If the Federal Reserve has its way, the markets will barely budge as it gradually winds down much of its roughly $4.5 trillion balance sheet, which ballooned as the central bank fought off the financial crisis.
Fed officials say they are going at a slow enough pace to avert major risks in the markets — and that their clear communication of the plan should also help. But others said it is far from clear whether issues might pop up, because the situation is unprecedented.
"I think there is ample opportunity for there to be hiccups," Baird investment strategist William Delwiche said. "I wouldn't say that I'm expecting there to be a problem, but … I think there is certainly a chance that it's not necessarily going to be smooth sailing."
The reductions mark a rollback of the quantitative easing, or QE, program in which the Fed bought up Treasurys and mortgage-backed securities in an effort to bring down long-term interest rates and encourage borrowing. The Fed has begun trimming up to $10 billion a month, and the cap for those reductions will rise to $20 billion next month and will keep going up until reaching a $50 billion monthly limit in October 2018.
Peter Boockvar, chief market analyst at The Lindsey Group, said the yearslong easing of monetary policy drove up the values of stocks and a wide range of other overvalued assets. And now, he said, the Fed is "taking away the punch bowl."
"I think it's a very big deal," he said. "I think markets are way too complacent about the impact. I think they forget how excited they got when we had QE infinity."
Next year, as the Fed's monthly reductions start going up, the Fed will let up to $420 billion roll off its balance sheet.
How far the Fed will go has not been decided, though its balance sheet will almost certainly end up higher than the roughly $870 billion it had in August 2007, before the recession started. Fed chair nominee Jerome Powell said at his confirmation hearing that the amount may end up at $2.5 trillion to $3 trillion, telling senators that it "will be no larger" than needed.
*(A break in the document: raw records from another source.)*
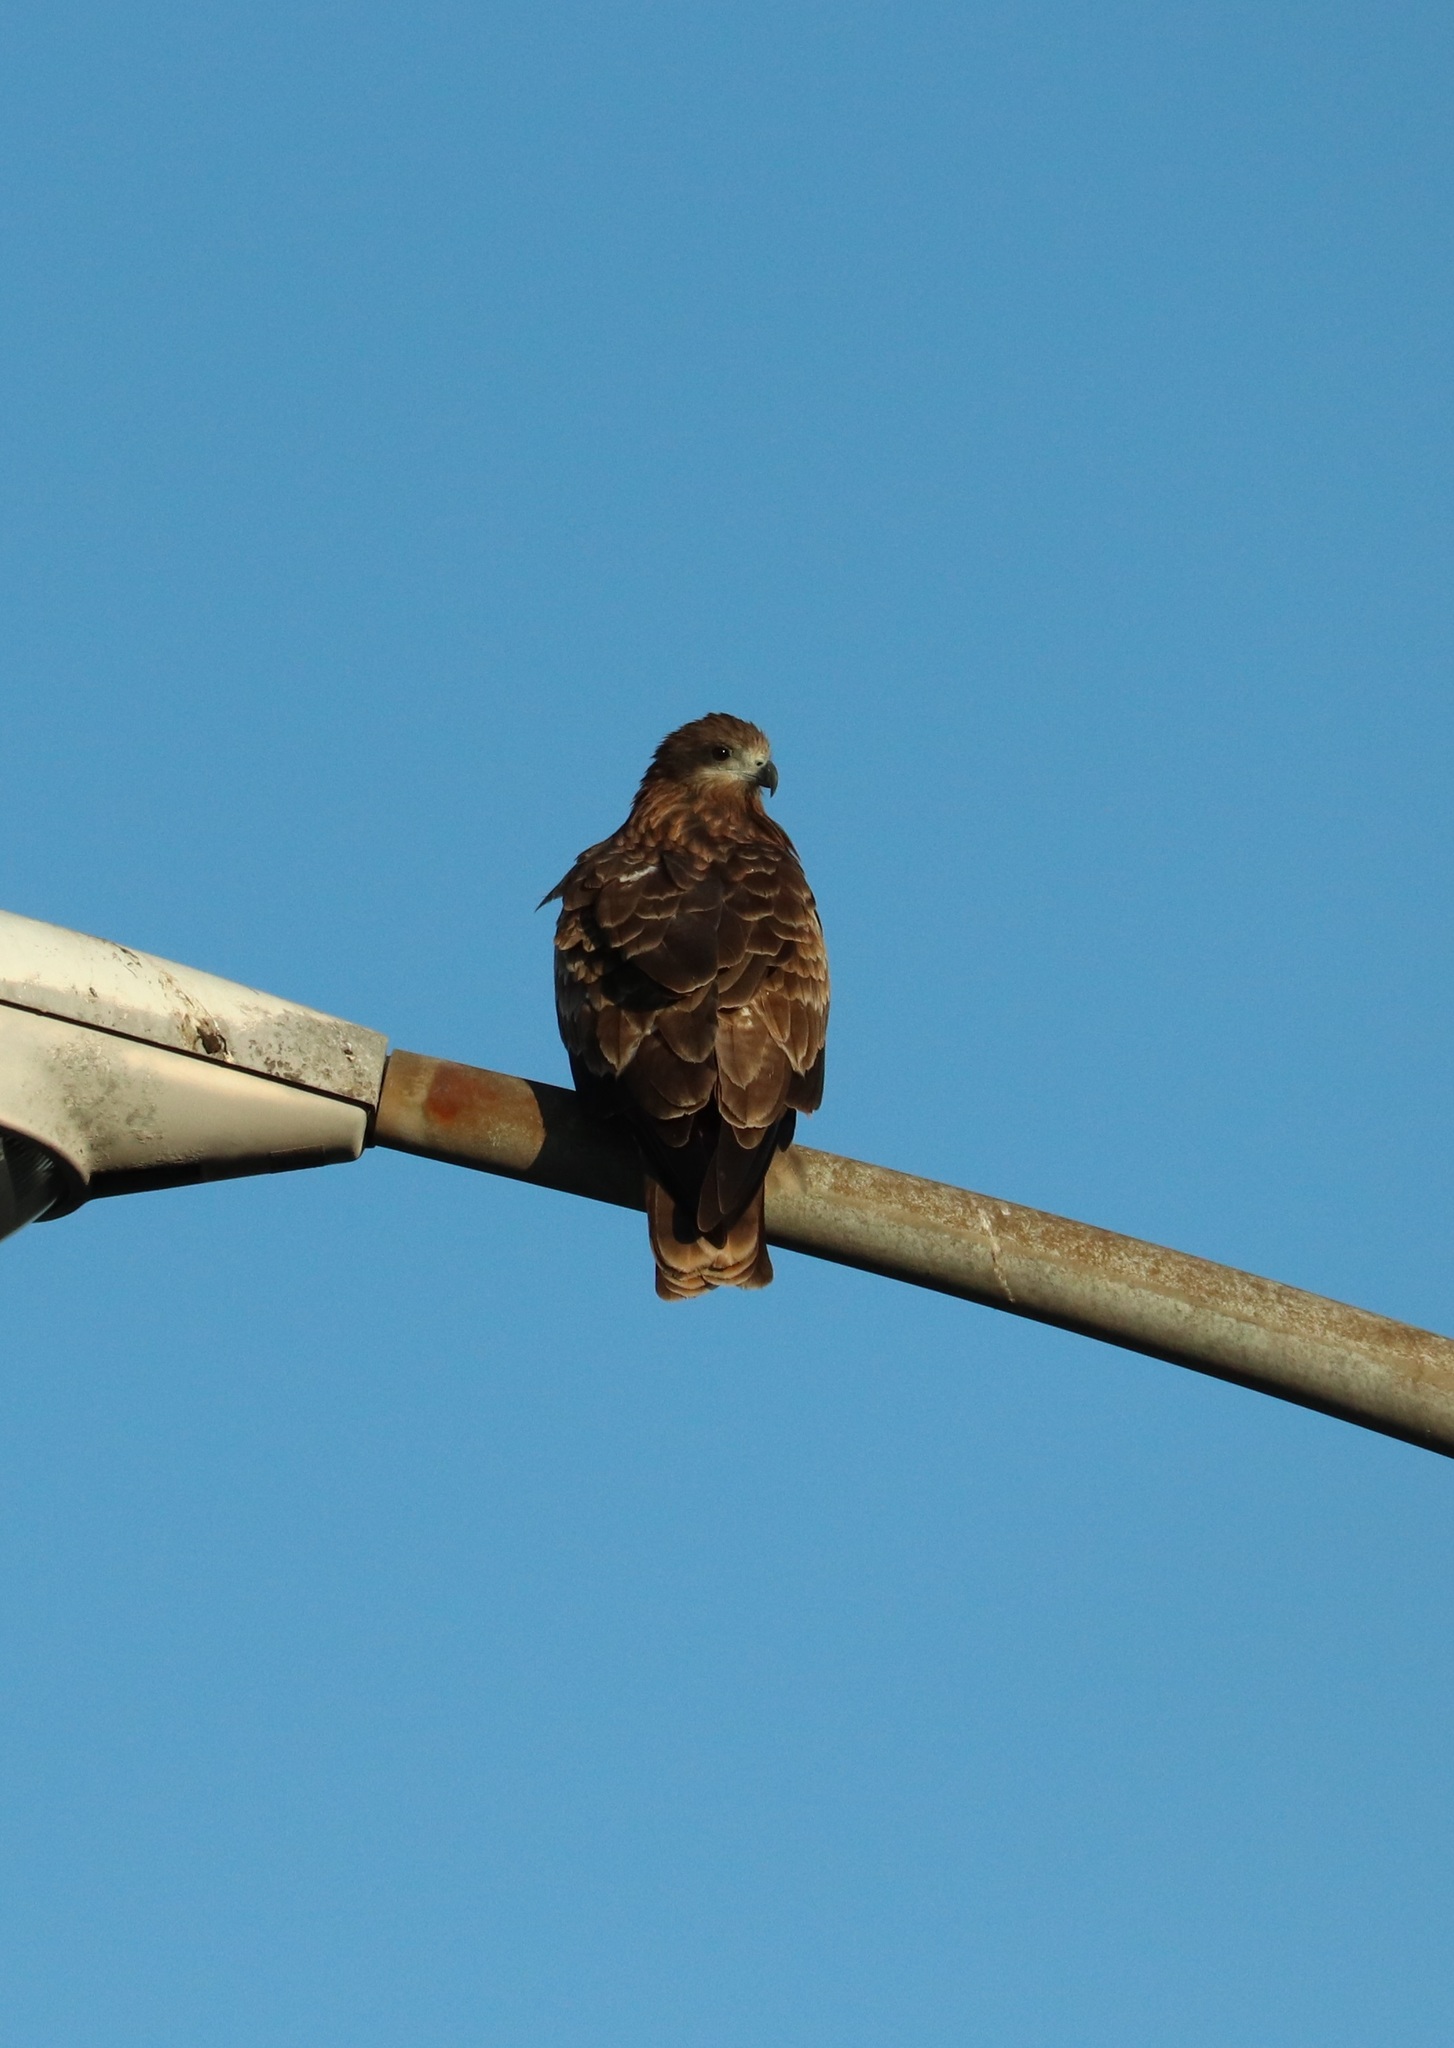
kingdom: Animalia
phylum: Chordata
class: Aves
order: Accipitriformes
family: Accipitridae
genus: Milvus
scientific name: Milvus migrans
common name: Black kite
Delwiche said that is likely appropriate, given that the Fed's balance sheet before the recession was not large compared to the overall U.S. economy.
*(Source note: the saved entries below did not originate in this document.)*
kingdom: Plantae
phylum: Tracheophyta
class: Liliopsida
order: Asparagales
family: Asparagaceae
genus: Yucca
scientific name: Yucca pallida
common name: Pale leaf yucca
The Fed is so far leading the way among major central banks in tightening monetary policy. The European Central Bank will begin halving its asset purchases in January, while the Bank of Japan is showing little sign of stopping its stimulus, and its balance sheet is approaching the size of the country's GDP.
But the Fed will not be highlighting its reductions much in the coming months. The program, for example, was not mentioned in the latest statement from the Federal Open Market Committee. Fed Chair Janet Yellen said at her Dec. 13 news conference that that is because it is not the Fed's primary way of conducting monetary policy.
Kathy Jones, chief fixed income strategist at Charles Schwab, said the Fed's monthly caps on reductions should make it a "smooth" process.
Still, she cautioned that markets have not fully priced in the effects of the Fed's tightening — both the balance sheet roll-off and increases in short-term rates — likely pushing up yields for 10-year Treasurys in the coming months.
"I think the biggest question is: Is the market really prepared for this kind of tightening?" she said. "We haven't really done it this way before."